→ **Testo di lettura**:
▶

Come è noto, quando ebbe notizia dell’esito della seduta del Gran Consiglio del Fascismo del 25 luglio 1943 e del successivo arresto di Mussolini per ordine di Vittorio Emanuele III, il quale incaricò il generale Badoglio di formare un nuovo governo non fascista, Hitler ebbe un terribile scoppio d’ira e, fra le altre cose, ventilò l’ipotesi di far arrestare il re con tutta la corte sabauda, nonché d’invadere la Città del Vaticano. A proposito di quest’ultima mossa, l’irruzione nel territorio dello Stato della Chiesa, disse:

È perfettamente uguale, io entro subito in Vaticano. Credete che il Vaticano mi dia fastidio? Quello è subito preso. Là dentro c’è prima di tutto l’intero corpo diplomatico. Non me ne importa nulla. La canaglia è là, e noi tiriamo fuori tutta la p… canaglia. Che cos’è? Poi, a cose fatte, ci scuseremo; per noi fa lo stesso. Laggiù noi siamo in guerra… (Lagebesprechungen im Führer-Hauptquartier, ecc., Institut für Zeitgeschichte, Verlag, 1963, 170-171).

Sia allora, il 26 luglio 1943, sia, soprattutto quando, circa otto mesi dopo, i tedeschi, premuti dagli anglo-americani, prevedevano di dover abbandonare Roma, l’idea di portar via con sé il papa e trasferirlo in qualche città tedesca, nominalmente per "proteggerlo", circolò effettivamente in alcuni ambienti nazisti, e ne è rimasta eco nella memorialistica e in alcuni saggi e manuali storici. Ma è vero che Hitler voleva fare quel che aveva fatto Napoleone nel 1809 con Pio VII, cioè farlo arrestare e deportare, praticamente come un prigioniero, nei propri territori, per distaccarlo da Roma e averlo più sotto controllo?

Siccome Hitler, sotto il profilo della morale politica, è stato quello che è stato, la maggior parte degli studiosi è propensa ad attribuirgli sempre e comunque le peggiori intenzioni in ogni cosa: per essa, è assiomatico che, se il dittatore nazista non agì, in questa o quella circostanza, con il massimo della brutalità e del sadismo, ciò fu dovuto a qualche causa accidentale o all’intervento moderatore di qualche suo collaboratore, non certo a una sua decisione autonoma: tale è il livello della radicale demonizzazione e della inappellabile damnatio memoriae che gravano su di lui, indipendentemente dai documenti storici e dalle fonti note (cfr. spec., fra i nostri scritti al riguardo, La questione della Weltanschauung di Hitler come problema storiografico, pubblicato sul sito di Arianna Editrice il 22/07/09 e ripubblicato sul sito dell’Accademia Nuova Italia il 17/11/17). È come se la polizia, avendo fra le mani un considerevole numero di casi di omicidio irrisolti, li attribuisse a un omicida seriale già arrestato e convinto di colpevolezza per una parte di essi, ma non per tutti, anzi che certamente non può averli commessi tutti: ma che importa? L’occasione di dichiarare risolti tutti quei casi di omicidio è troppo ghiotta; e poi, quei poliziotti possono lavarsi la coscienza dicendo a se stessi: ha ucciso quattro volte; perché non avrebbe potuto uccidere altre sette od otto? E infatti è noto che il massacro della foresta di Katyn, che vide la spietata eliminazione di circa 22.000 ufficiali polacchi, in un primo tempo fu addebitata ai nazisti e solo successivamente l’evidenza dei fatti rivelò che era stata compiuta dai sovietici, su ordine diretto di Stalin. Ma poiché Hitler si è macchiato di tanti crimini, perché non attribuirgliene uno in più? Tanto, così ragionano ancora oggi molti studiosi, impregnati di una viscerale ideologia antifascista, ne sarebbe stato ben capace. Peccato che la storia non si faccia così.

◀

→ **Elenco**:
▶

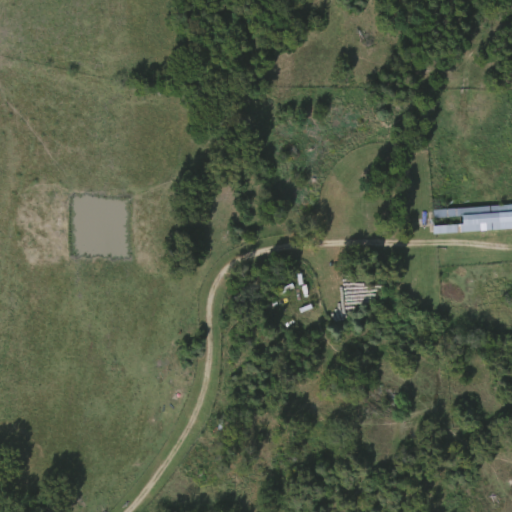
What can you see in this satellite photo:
building: (470, 218)
building: (466, 222)
road: (234, 262)
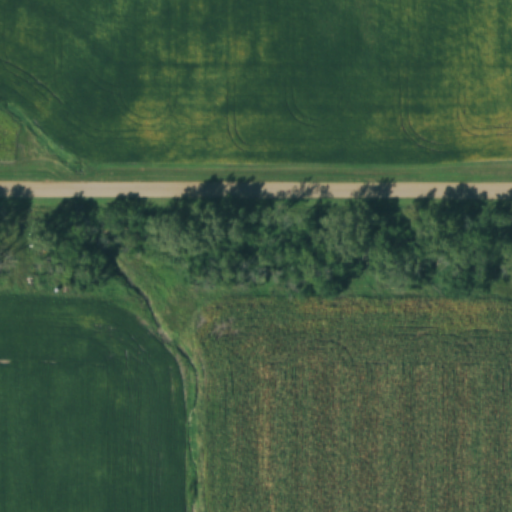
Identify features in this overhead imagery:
road: (256, 184)
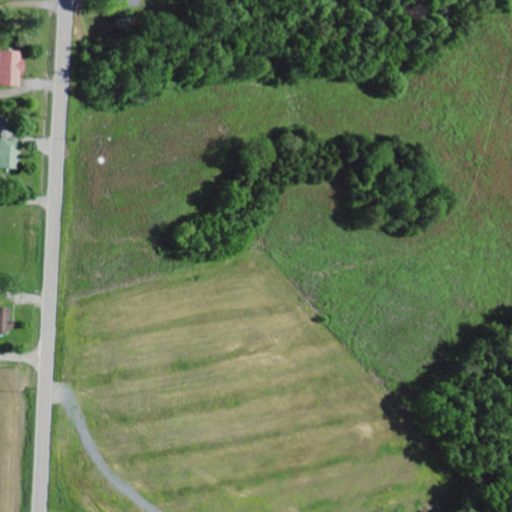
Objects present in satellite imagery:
building: (126, 3)
building: (10, 68)
building: (9, 154)
road: (27, 199)
road: (52, 256)
building: (5, 320)
road: (23, 358)
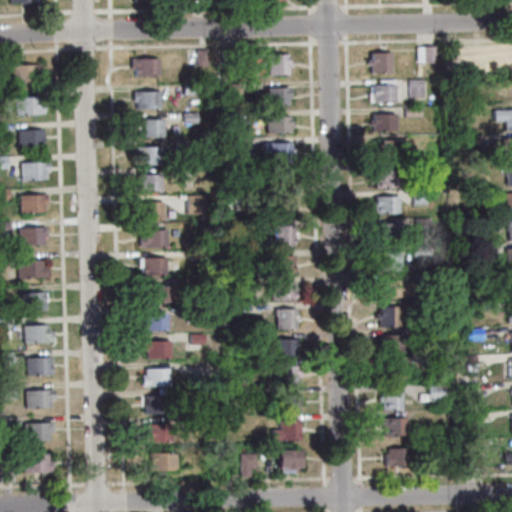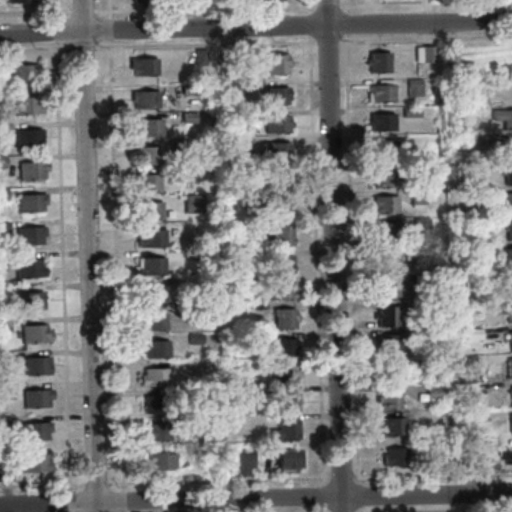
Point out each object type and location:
building: (143, 0)
building: (267, 0)
building: (272, 0)
building: (20, 1)
building: (21, 1)
building: (144, 1)
road: (426, 4)
road: (308, 5)
road: (328, 6)
road: (346, 6)
road: (55, 9)
road: (108, 9)
road: (157, 9)
road: (309, 24)
road: (346, 24)
road: (255, 27)
road: (109, 29)
road: (426, 39)
road: (328, 41)
road: (82, 46)
road: (205, 46)
road: (35, 50)
building: (426, 54)
building: (427, 54)
building: (227, 56)
building: (200, 58)
building: (504, 60)
building: (379, 61)
building: (503, 61)
building: (278, 63)
building: (378, 63)
building: (276, 65)
building: (143, 66)
building: (143, 66)
building: (22, 74)
building: (20, 75)
building: (413, 87)
building: (415, 87)
building: (188, 89)
building: (229, 90)
building: (382, 90)
building: (507, 91)
building: (507, 92)
building: (381, 93)
building: (274, 95)
building: (276, 95)
building: (0, 97)
building: (144, 99)
building: (146, 99)
building: (26, 105)
building: (25, 106)
building: (410, 111)
building: (188, 117)
building: (504, 117)
building: (503, 118)
building: (382, 121)
building: (382, 122)
building: (279, 123)
building: (276, 125)
building: (151, 126)
building: (148, 127)
building: (1, 129)
building: (30, 137)
building: (27, 138)
building: (473, 139)
building: (229, 143)
building: (181, 145)
building: (506, 147)
building: (508, 147)
building: (277, 149)
building: (381, 150)
building: (382, 150)
building: (276, 151)
building: (148, 154)
building: (147, 155)
building: (2, 161)
building: (31, 170)
building: (38, 170)
building: (508, 174)
building: (507, 175)
building: (384, 176)
building: (383, 179)
building: (150, 182)
building: (145, 184)
building: (282, 184)
building: (2, 194)
building: (417, 197)
building: (507, 201)
building: (32, 202)
building: (30, 203)
building: (233, 203)
building: (507, 203)
building: (193, 204)
building: (384, 204)
building: (385, 204)
building: (284, 206)
building: (278, 207)
building: (152, 210)
building: (149, 211)
building: (420, 225)
building: (3, 226)
building: (508, 229)
building: (508, 230)
building: (387, 231)
building: (384, 233)
building: (28, 235)
building: (30, 235)
building: (281, 235)
building: (283, 235)
building: (152, 238)
building: (150, 239)
building: (419, 251)
building: (475, 253)
building: (197, 254)
road: (62, 255)
road: (87, 255)
road: (333, 255)
building: (508, 257)
building: (507, 258)
road: (352, 260)
road: (315, 261)
building: (389, 261)
building: (2, 262)
building: (386, 262)
road: (114, 263)
building: (282, 263)
building: (279, 264)
building: (150, 265)
building: (152, 265)
building: (31, 268)
building: (28, 270)
building: (484, 276)
building: (510, 283)
building: (241, 284)
building: (509, 285)
building: (390, 288)
building: (391, 288)
building: (282, 289)
building: (280, 291)
building: (154, 293)
building: (150, 294)
building: (32, 300)
building: (30, 301)
building: (484, 305)
building: (188, 310)
building: (509, 312)
building: (508, 314)
building: (386, 316)
building: (388, 316)
building: (285, 318)
building: (283, 319)
building: (154, 321)
building: (151, 322)
building: (4, 326)
building: (3, 328)
building: (34, 333)
building: (36, 333)
building: (471, 333)
building: (419, 335)
building: (194, 338)
building: (243, 339)
building: (510, 340)
building: (510, 341)
building: (389, 343)
building: (388, 344)
building: (282, 347)
building: (284, 347)
building: (156, 348)
building: (154, 349)
building: (5, 358)
building: (5, 358)
building: (425, 363)
building: (466, 363)
building: (37, 365)
building: (253, 365)
building: (36, 366)
building: (509, 367)
building: (510, 368)
building: (392, 369)
building: (390, 371)
building: (288, 373)
building: (283, 374)
building: (470, 374)
building: (153, 376)
building: (153, 377)
building: (8, 391)
building: (6, 392)
building: (434, 392)
building: (466, 392)
building: (510, 395)
building: (511, 395)
building: (37, 397)
building: (35, 398)
building: (390, 398)
building: (389, 400)
building: (288, 401)
building: (288, 402)
building: (153, 404)
building: (157, 404)
building: (469, 417)
building: (5, 421)
building: (510, 422)
building: (511, 422)
building: (188, 424)
building: (393, 425)
building: (391, 427)
building: (34, 430)
building: (35, 430)
building: (286, 430)
building: (284, 431)
building: (157, 432)
building: (154, 433)
building: (394, 456)
building: (393, 457)
building: (507, 458)
building: (285, 459)
building: (471, 459)
building: (507, 459)
building: (161, 460)
building: (288, 460)
building: (158, 461)
building: (35, 462)
building: (247, 463)
building: (33, 464)
building: (244, 464)
building: (5, 472)
building: (5, 474)
road: (431, 475)
road: (339, 478)
road: (216, 480)
road: (94, 483)
road: (41, 484)
road: (359, 495)
road: (322, 496)
road: (255, 498)
road: (122, 500)
road: (70, 501)
road: (322, 509)
road: (359, 509)
road: (122, 511)
road: (424, 511)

◀

→ **Compito assegnato 1**: Riporta dal testo su Hitler e il Vaticano il passo che va da "È perfettamente uguale, io" fino a "Verlag, 1963, 170-171)." compreso, senza alcuna modifica.
→ **Compito assegnato 2**: Secondo il testo su Hitler e il Vaticano, quanti ufficiali polacchi furono eliminati nel massacro della foresta di Katyn?

→ **Risposta completa 1**:
È perfettamente uguale, io entro subito in Vaticano. Credete che il Vaticano mi dia fastidio? Quello è subito preso. Là dentro c’è prima di tutto l’intero corpo diplomatico. Non me ne importa nulla. La canaglia è là, e noi tiriamo fuori tutta la p… canaglia. Che cos’è? Poi, a cose fatte, ci scuseremo; per noi fa lo stesso. Laggiù noi siamo in guerra… (Lagebesprechungen im Führer-Hauptquartier, ecc., Institut für Zeitgeschichte, Verlag, 1963, 170-171).

→ **Risposta completa 2**: Circa 22.000.